There are no scenes in Games of Thrones more complex, more caressed, than the battle scenes. Entire episodes were devoted to capturing the chaos: the dramatic pageantry of battle juxtapositioned against the emptiness of an anticlimactic death; the unexpected brutally of thinking men against the unexpected thinking of brutal men; the indomitable human spirit against the fragility of its body; the high bravery of Lady Mormont’s sacrifice against its flat uselessness. The beauty derives from changing the tempo in the midst of carnage, from playing the pause to feel the impact. Not just the impact on the body, on the battle, on the city, on the earth, but on the soul.

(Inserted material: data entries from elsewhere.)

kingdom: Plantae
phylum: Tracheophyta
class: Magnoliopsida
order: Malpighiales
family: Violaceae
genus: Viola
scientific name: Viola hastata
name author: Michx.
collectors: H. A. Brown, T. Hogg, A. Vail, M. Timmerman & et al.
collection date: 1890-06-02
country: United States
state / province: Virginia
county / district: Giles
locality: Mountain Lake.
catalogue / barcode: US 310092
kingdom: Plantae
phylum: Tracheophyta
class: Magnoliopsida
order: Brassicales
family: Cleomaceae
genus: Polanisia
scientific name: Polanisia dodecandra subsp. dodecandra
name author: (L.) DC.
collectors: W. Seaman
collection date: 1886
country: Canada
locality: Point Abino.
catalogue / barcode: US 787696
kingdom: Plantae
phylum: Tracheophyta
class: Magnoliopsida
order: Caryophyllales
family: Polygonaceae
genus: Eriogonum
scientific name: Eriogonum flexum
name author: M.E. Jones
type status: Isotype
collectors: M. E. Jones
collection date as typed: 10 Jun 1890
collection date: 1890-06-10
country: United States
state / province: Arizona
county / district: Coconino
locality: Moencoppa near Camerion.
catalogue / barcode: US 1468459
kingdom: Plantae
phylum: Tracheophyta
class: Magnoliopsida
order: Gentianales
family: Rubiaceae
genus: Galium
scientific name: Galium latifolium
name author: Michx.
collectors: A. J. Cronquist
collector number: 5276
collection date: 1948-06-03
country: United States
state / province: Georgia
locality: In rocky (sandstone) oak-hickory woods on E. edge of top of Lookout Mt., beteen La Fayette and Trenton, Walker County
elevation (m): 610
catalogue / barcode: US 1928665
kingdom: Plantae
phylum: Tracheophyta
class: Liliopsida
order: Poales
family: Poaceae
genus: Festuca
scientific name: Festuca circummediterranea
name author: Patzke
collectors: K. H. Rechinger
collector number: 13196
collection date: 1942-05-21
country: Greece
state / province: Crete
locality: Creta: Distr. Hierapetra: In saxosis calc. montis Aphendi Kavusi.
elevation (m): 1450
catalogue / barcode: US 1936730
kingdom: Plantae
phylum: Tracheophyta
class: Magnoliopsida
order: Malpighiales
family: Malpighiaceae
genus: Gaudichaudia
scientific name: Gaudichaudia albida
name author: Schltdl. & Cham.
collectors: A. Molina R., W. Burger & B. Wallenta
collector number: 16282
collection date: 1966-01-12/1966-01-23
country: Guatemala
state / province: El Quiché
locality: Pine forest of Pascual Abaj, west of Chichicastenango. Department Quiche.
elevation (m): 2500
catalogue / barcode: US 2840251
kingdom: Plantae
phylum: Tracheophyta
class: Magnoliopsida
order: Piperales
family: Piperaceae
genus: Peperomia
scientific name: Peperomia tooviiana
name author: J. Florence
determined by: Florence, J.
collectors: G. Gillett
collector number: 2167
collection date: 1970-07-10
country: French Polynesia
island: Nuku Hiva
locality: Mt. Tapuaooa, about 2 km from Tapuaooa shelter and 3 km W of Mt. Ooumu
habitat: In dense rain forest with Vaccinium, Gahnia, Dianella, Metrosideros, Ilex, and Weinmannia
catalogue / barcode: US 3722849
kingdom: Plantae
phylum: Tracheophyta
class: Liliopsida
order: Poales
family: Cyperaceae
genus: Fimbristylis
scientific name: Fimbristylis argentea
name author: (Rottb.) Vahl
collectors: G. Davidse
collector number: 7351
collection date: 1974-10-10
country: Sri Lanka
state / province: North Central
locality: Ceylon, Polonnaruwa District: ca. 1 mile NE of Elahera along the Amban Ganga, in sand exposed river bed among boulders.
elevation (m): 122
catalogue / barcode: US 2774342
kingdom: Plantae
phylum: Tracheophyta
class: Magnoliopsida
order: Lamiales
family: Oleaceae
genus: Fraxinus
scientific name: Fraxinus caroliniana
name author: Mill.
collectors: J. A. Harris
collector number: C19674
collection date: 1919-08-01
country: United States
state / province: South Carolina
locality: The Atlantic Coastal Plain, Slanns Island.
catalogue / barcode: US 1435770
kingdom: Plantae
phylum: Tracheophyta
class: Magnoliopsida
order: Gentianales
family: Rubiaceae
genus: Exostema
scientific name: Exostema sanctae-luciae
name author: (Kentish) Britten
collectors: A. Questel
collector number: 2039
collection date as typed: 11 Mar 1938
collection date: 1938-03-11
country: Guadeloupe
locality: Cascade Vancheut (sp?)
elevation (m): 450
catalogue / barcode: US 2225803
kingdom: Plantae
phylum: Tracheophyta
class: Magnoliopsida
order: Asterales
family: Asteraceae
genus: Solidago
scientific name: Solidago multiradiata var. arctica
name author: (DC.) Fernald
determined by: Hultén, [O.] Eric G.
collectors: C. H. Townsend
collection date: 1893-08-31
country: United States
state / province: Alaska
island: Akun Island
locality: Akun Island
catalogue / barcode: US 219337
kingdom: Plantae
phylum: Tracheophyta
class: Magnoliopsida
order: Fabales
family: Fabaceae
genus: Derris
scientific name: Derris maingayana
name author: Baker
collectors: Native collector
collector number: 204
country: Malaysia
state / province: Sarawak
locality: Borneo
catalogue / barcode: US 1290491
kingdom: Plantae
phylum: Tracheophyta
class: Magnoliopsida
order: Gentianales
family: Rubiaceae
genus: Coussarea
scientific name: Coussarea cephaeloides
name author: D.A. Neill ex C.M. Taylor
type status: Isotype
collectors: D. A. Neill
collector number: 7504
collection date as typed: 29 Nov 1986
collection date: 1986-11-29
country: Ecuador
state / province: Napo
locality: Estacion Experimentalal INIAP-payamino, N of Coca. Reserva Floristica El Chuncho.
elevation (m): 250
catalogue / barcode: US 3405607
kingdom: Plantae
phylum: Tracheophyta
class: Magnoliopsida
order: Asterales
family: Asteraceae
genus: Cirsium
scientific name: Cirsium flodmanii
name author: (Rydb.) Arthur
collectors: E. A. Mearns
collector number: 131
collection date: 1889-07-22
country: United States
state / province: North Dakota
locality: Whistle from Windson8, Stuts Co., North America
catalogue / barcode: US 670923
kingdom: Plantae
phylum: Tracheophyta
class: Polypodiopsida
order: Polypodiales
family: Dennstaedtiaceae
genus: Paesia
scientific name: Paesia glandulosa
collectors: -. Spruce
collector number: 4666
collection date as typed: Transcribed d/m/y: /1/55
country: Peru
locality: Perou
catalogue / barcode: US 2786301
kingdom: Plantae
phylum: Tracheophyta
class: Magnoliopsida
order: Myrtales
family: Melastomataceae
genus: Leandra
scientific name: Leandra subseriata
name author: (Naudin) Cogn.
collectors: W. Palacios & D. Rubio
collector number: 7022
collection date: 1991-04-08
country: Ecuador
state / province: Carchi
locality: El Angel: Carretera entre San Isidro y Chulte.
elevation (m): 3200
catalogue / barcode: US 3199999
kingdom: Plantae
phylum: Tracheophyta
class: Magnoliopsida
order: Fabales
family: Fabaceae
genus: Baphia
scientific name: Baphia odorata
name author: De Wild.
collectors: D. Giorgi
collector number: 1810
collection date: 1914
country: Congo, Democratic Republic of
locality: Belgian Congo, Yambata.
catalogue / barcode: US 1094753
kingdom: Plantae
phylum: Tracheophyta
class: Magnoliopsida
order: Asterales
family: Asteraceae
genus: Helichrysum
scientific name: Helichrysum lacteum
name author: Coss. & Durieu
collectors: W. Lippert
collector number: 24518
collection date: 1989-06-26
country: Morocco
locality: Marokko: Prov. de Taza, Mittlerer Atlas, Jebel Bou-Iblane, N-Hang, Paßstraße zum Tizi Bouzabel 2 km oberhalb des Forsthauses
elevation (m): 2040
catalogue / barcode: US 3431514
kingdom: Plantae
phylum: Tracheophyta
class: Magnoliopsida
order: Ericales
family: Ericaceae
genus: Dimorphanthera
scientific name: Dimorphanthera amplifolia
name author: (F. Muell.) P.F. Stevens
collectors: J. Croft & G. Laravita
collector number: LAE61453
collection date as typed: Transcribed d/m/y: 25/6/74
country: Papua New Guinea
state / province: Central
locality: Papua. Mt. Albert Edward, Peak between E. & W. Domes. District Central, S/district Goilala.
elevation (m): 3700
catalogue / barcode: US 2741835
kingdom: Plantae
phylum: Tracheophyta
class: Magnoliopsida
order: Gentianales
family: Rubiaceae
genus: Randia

We need every second of Ayra ‘s slow caress of that blood-stained white horse to understand that tenderness need not depart with innocence. We need the pause. To understand deeply not just what was going on in that moment, but to feel how that moment will inform the future decisions of a random young girl standing by a pillar, who we have never before seen and never will see again. The pause lets us imagine her story, her future. She is not an extra. In that pause, she is the central character.
And therein lies our healing. Westeros demands the pause. Westeros would not be Westeros if we gave it less time, if were less devoted. Westeros could not be built in emojis. In our world, we are also not a single action. We are not a single viewpoint. We are not a sound bite. We are not a political party. We are not a single sentence posted on a backlit screen. In our world, we have become accustomed to the quickest, easiest form of communication, making judgements and assumptions without the texture of our story woven as the backdrop. IKR? BRB. SMH.
What if we only saw Twitter-snipets of Game of Thrones? What if we only saw Ayra kill an endangered species? What if we only saw Jon murder his Queen? Or Tyrion kill his father? And, in a galaxy far, far away, what if only saw Luke drop a bomb, destroying a multi-billion dollar tax-payer-funded project? What complexity, what beauty, what story are we missing, especially in the midst of our perceived battles against our perceived enemies, if we don’t play the pause.
If we hold just a few seconds of space, how quickly can a stranger become a main character?
Our storytelling has matured. It has come to demand we slow the tempo, that we play the pause, that we understand characters are both hero and villain, humiliated and victorious, brave and cowardly, gifted with brilliance and burdened with madness.
Might we deem each other, here in our world, interesting enough, worthy enough, valuable enough to play the pause? This is our story. This is our world. We get to choose the ending.